Une société démocratique :
Une démocratie
réservée à une minorité : les hommes grecs.
Une société faite pour les hommes libres :
Les grecs s’adonnent à
la politique, à la guerre, aux arts, aux sciences et aux sports.
La société grecque : la 1ère société ouverte
Une société fermée est une société traditionnelle, religieuse et
autoritaire.
Une société ouverte est une société qui fait l’expérience profonde du
pluralisme et du relativisme.
Tradition :
Dans la société
fermée, l’être humain s’oriente en fonction de modèles de comportements et de
pensée prédéfinis.
Dans la société
ouverte, l’être humain s’oriente en fonction de ses propres choix et des ses
valeurs personnelles.
Religion :
Dans la société
fermée, l’être humain se réfère à un modèle surhumain.
Dans la société
ouverte, l’être humain est la mesure de toute chose.
Autorité :
Dans la société
fermée, l’être humain peut se référer à des modèles vivants ou morts qui font
autorité et consensus pour l’ensemble de la population.
Dans la société,
l’être humain ne se reconnaît souvent pas de modèles qui font autorité pour lui
et, lorsqu’il le fait, ces modèles ne font pas consensus dans la population.
La démocratie :
Le pouvoir
n’appartient pas à un roi ou un groupe de gens mais aux citoyens.
Ceux-ci négocient en
assemblée publique (agora) les décisions à prendre pour la cité.
Par conséquent, la
parole devient l’instrument suprême du pouvoir.
La parole :
Au centre de la vie
politique athénienne.
Discourir sur la place
publique nécessite cohérence et capacité à argumenter.
Le citoyen grec est
donc amené à développer des compétences particulières.
Celles-ci sont :
la logique, la rhétorique, la dialectique, la rationalité, etc.
Elles donnent
naissance à la philosophie et à la science.
La démocratie sert donc de base à toute une transformation de la
culture.
L’organisation sociale détermine en bonne partie ainsi les contenus à enseigner.
Une société fondatrice
3 valeurs centrales :
Les société grecque
valorise 3 éléments au fondement même notre civilisation occidentale :
-
la pensée rationnelle ;
-
la parole ;
-
l’être humain.
Un nouveau modèle de la culture :
La valorisation des 3
éléments ci-haut mentionnés conduit au développement d’un nouveau modèle
culturel.
Celui-ci repose sur le
rationalisme et l’humanisme.
-
Pour le rationalisme le monde est
ordonné par des règles accessibles à la raison (cela signifie que la vérité est
accessible à celui qui se donne la peine de la chercher) ;
-
Selon l’humanisme l’être humain
est capable de se gouverner lui-même.
Ce qui émerge alors en Grèce c’est l’idée d’un individu libre,
responsable, autonome, rationnel.
Ces valeurs seront au cœur de l’éducation grecque.
Elles sont toujours au cœur de la nôtre ; c’est dire la modernité
de cette civilisation vieille de 2500 ans.
Les Grecs ne cherchent pas à éduquer un type d’homme particulier mais à
faire émerger l’être humain dans son essence même.
L’ÉDUCATION GRECQUE
Distinction entre éduquer et enseigner
Tous les peuples éduquent…
L’éducation est
nécessaire à l’être humain parce que, contrairement aux animaux, celui-ci ne
dispose pas à la naissance d’un instinct développé.
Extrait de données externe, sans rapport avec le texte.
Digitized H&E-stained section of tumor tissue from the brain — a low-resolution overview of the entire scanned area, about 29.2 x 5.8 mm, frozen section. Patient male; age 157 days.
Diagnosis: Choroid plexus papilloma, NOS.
L’être humain, plus que
tous les autres êtres vivants, doit apprendre pour survivre. Plus encore, ce
qu’il doit apprendre, c’est lui-même qui le détermine car les savoirs et
compétences nécessaires varis en fonction de la société qu’il se créer.
L’animal évolue dans un environnement, l’homme habite un monde. L’homme se
créer une culture et doit la faire apprendre à ses enfants : l’être humain
est donc socialisé à travers l’éducation qu’il reçoit.
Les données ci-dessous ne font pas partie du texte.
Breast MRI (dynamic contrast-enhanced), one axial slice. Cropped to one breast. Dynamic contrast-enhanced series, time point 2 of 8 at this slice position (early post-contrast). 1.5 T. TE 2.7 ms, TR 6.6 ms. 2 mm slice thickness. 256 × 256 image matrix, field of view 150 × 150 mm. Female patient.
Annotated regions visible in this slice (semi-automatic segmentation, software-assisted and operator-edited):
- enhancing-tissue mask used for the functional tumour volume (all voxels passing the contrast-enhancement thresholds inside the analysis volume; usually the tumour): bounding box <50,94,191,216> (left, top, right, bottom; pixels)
L’éducation est donc l’action que des adultes exercent sur et avec des
enfants afin de les intégrer à la communauté et leur faire intérioriser la
culture.
L’enjeu de l’éducation est donc énorme : il s’agit rien de moins
que la perpétuation de la société et son devenir.
…Mais tous n’ont pas enseigné.
Dans les sociétés traditionnelles (fermées), l’éducation se fait dans
la famille (culture commune ou première) ou auprès d’un spécialiste d’un métier
(artisan) ou d’une activité (guerrier).
La transmission ici ne passe pas obligatoirement par le langage
(imitation). Par conséquent, le savoir n’est généralement pas théorisé.
Les Grecs vont connaître à la fois l’éducation traditionnelle et une
nouvelle éducation : en fait l’enseignement.
Le terme «pédagogue» tire son origine de la société grecque. Il
désignait tout d’abord l’esclave chargé de conduire le jeune étudiant chez ses
maîtres.
À cette époque on ne peut pas encore parler d’écoles. Les étudiants ne
suivent pas leurs cours au même endroit. Ils vont plutôt à divers endroits
rencontrer individuellement un maître, expert dans une discipline.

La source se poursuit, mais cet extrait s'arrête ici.